Ein 20-Jähriger wurde immer wieder straffällig. Zuletzt wollte er einen Bekannten am Bahnhof abziehen. Doch der schaltete die Polizei ein. Jetzt gab es einen Schuss vor den Bug.
Das Amtsgericht Gemünden.
Foto: Benjamin Brückner | Das Amtsgericht Gemünden.
Herbert Hausmann
 |  aktualisiert: 22.10.2024 02:43 Uhr

Deutliche Worte fand Jugendrichterin Kristina Heiduck bei der Verhandlung in Gemünden gegen einen 20-Jährigen, der trotz seiner Jugend schon elf Eintragungen im Bundeszentralregister hat. "Man hat zu lange mit Ihnen gekuschelt" und "wenn es mit ihnen so weiter geht, führt sie ihr Weg unweigerlich ins Gefängnis". Ihre Kritik richtete sich nicht nur gegen ihn sondern auch gegen die Justiz, die zu lange zu milde Urteile gefällt habe. "Sie haben dann nach jeder Straftat immer wieder eine Schippe drauf gelegt", so die Richterin.

Insgesamt sechs Mal hatte der 20-Jährige in den vergangenen Jahren vor einem Gericht gestanden. Dabei kam es aber nur in drei Verhandlungen zu einer Verurteilung. In den anderen Urteilen wurden die Verfahren niedergeschlagen. Doch nun hatte der junge Mann den Bogen deutlich überspannt und musste sich wegen versuchter räuberischer Erpressung und Bedrohung vor dem Jugendschöffengericht am Amtsgericht Gemünden verantworten.

Angeklagter wollte am Bahnhof 19-Jährigen abziehen

Den Grund dafür lieferte der Angeklagte am 28. Februar 2024. Nach der Fahrt mit dem Zug von Würzburg zum seinem Wohnort traf er am Bahnsteig auf einen "alten" Bekannten, ein 19-Jährigen, mit dem er vor einiger Zeit eine Auseinandersetzung hatte. Der ehemals drogenabhängige junge Mann telefonierte mit seiner 18-jährigen Freundin, als ihn der 20-Jährige zur Rede stellte. Er forderte sein Gegenüber auf, ihm den Geldbeutel auszuhändigen. Aus diesem wollte er die EC-Karte sowie die PIN. Allerdings gelang es dem Angesprochenen, die Karte hinter anderen Papieren zu verstecken, worauf ihn der Angeklagte aufforderte, ihm am Abend am Bahnhof 200 Euro auszuhändigen. Als Pfand wollte er bis dahin dessen Handy, sah aber dann doch von der Herausgabe des Telefons ab.

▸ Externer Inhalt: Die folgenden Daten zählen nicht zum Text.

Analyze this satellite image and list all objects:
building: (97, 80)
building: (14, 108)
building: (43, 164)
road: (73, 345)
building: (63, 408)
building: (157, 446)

Seine Forderung untermauerte er noch mit der Drohung: "Ich komm mit einer Waffe und knall dich ab." Weiterhin drohte er, den 19-Jährigen in den Kofferraum seines Pkw zu stecken und mitzunehmen. Als Grund dafür erinnerte er sein Opfer an dessen Aktion einige Monate zuvor. Da hatte der Jüngere die Polizei gerufen, weil der Angeklagte angeblich ihn mit einer Pistole bedroht hat. "Wie willst du das wieder gutmachen, da du beim letzten Mal die Polizei gerufen hast?"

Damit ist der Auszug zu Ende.